Here are the Columns
chr (8): Domain Code, Domain, Area, Element, Item, Unit, Flag, Flag Description
dbl (6): Area Code, Element Code, Item Code, Year Code, Year, Value
Here is the size of the Dataset --- Rows: 36449 Columns: 14
### Checking the variation in data for each column
```{r}
#| label: summary
# Check the variation in data for each column
summary(data)
```
## Provide Grouped Summary Statistics
Conducting exploratory data analysis, using dplyr commands such as `group_by()`, `select()`, `filter()`, and `summarise()`.

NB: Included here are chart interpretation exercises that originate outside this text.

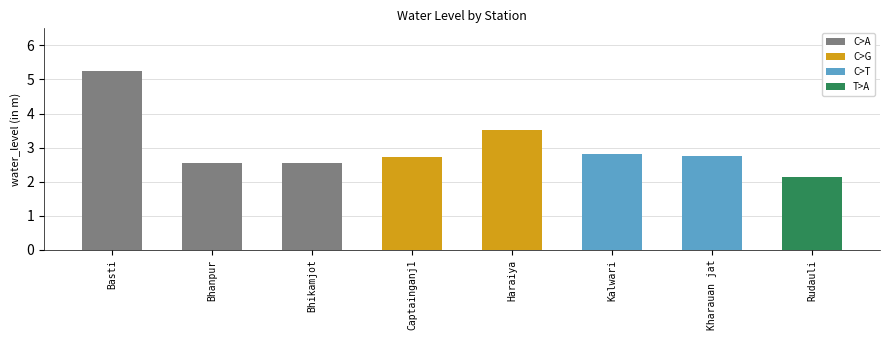

Which has a higher value, Kalwari or Haraiya?

Haraiya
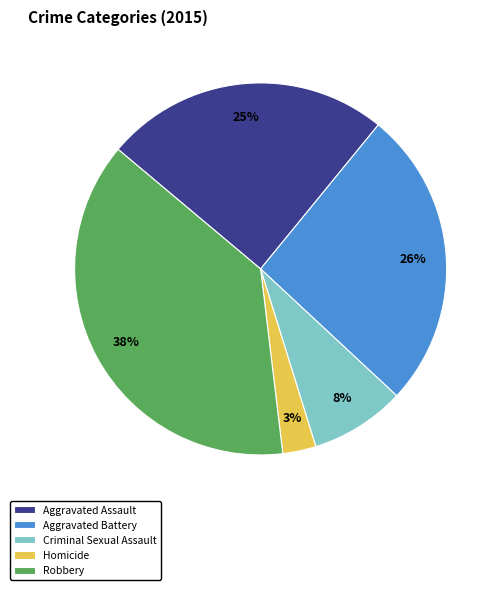

How many segments does this pie chart have?

5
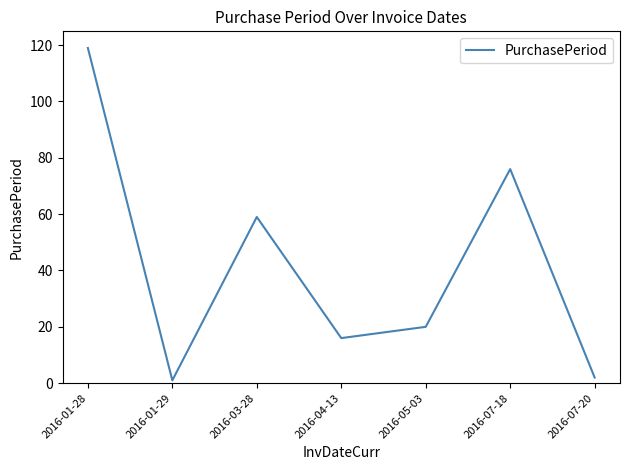

Where is the first local minimum?

2016-01-29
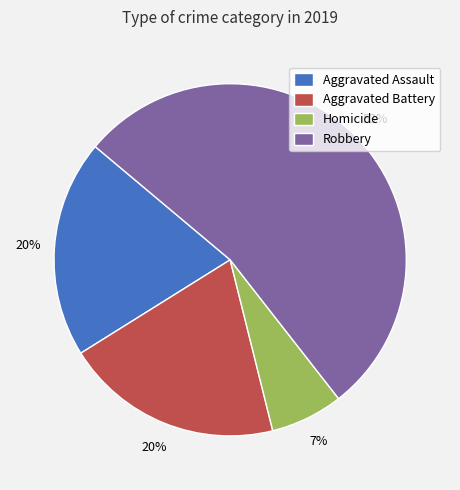

True or false: Aggravated Battery accounts for 11% of the total.

False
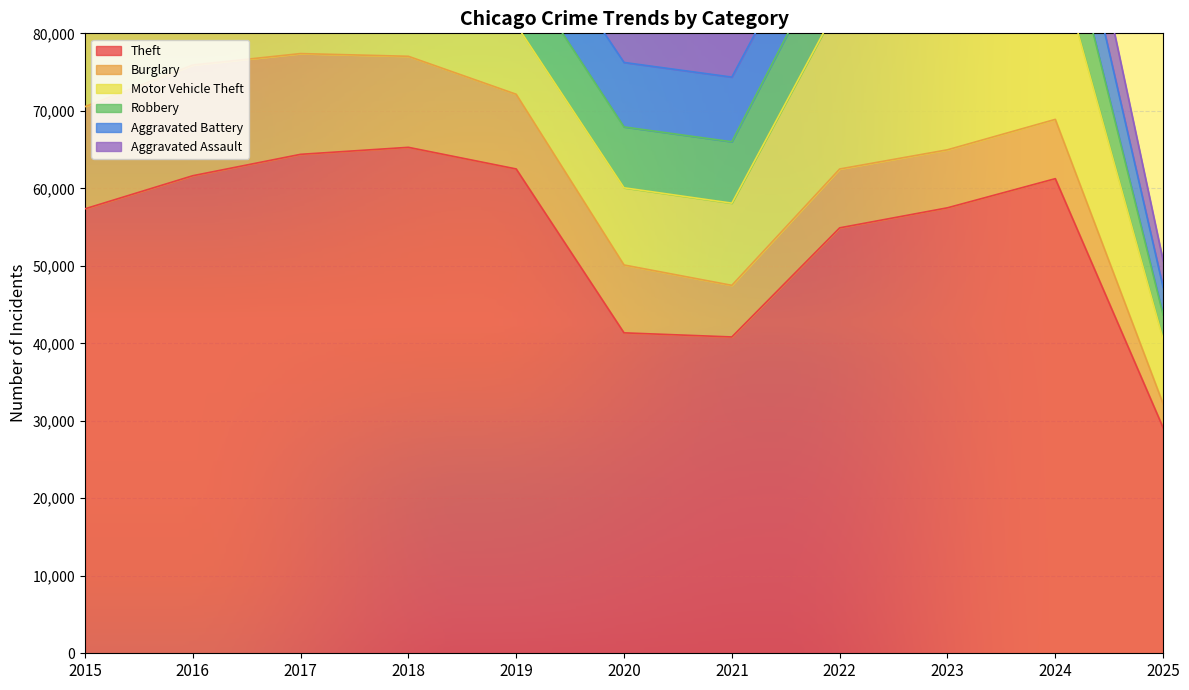

At which category is the sum across all series the highest?

2023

Remove columns with "Item Code" values as it has constant value 882
```{r}
#install.packages("dplyr")
library(dplyr)
#remove columns with "Item Code" values as it has contant value 882
data<-data%>%
select(-contains("Item Code"))
```
Grouping by the Area and finding the mean_value
```{r}
data %>%
group_by(Area) %>%
summarise(mean_value = mean(Value))
```
Table output by selecting Columns "Area", "Year", and "Value".
```{r}
data %>%
select(Area, Year, Value)
```
I wanted to check out how any data rows / points are available for Antigua and Barbuda in the year of 1975. There are 3 datapoints available.
```{r}
data %>%
filter(Area == "Antigua and Barbuda" , Year == 1975)
```
## Table Value Statistics
Find the central tendency (mean, median, mode) and dispersion (standard deviation, mix/max/quantile) for Value within the data set.
```{r}
#deleting the rows with Null values
data2 <- na.omit(data)
# Find the central tendency (mean, median, mode) and dispersion (standard deviation, mix/max/quantile) for different subgroups within the data set.
data2%>%
group_by(Area)%>%
summarize(mean.Value = mean(Value, na.rm = TRUE), median.Value = median(Value, na.rm = TRUE), min.Value = min(Value, na.rm = TRUE), max.Value = max(Value, na.rm = TRUE), sd.Value = sd(Value, na.rm = TRUE), var.Value = var(Value, na.rm = TRUE), IQR.Value = IQR(Value, na.rm = TRUE))
```
I wanted to check out how any data rows / points are available for Antigua and Barbuda in the year of 1975. There are 3 datapoints available.
Some Conclusion from seeing the data summary
1. The Data is Collected from the year 1961 - 2018
2. The Item Code column just has one value 882
3. The Area Code varies from 1 - 5504
4. The Element Code varies frojm 5318 - 5510
5. The Value Column has a lot of variance
I deleted the Item Code Column.
I choose Area (Country) as a group because I wanted to see how does the Value of output of cattle and diary farms vary based on teh country they are located in. I think every country has a set of climatic condition, thus the value in tropical countries might be far greater than countries near north pole, I wanted to test this hypothesis.
I found out the relationship is not linear, on seeing the data I realized that some countries might be the around the same distance from equator or have same climatic conditions but still the mean value out put varies. Ex Afghanistan and Africa may have somewhat same climatic conditions but as afganisatn is located i the mountains the mean Value is much lower compared to Africa.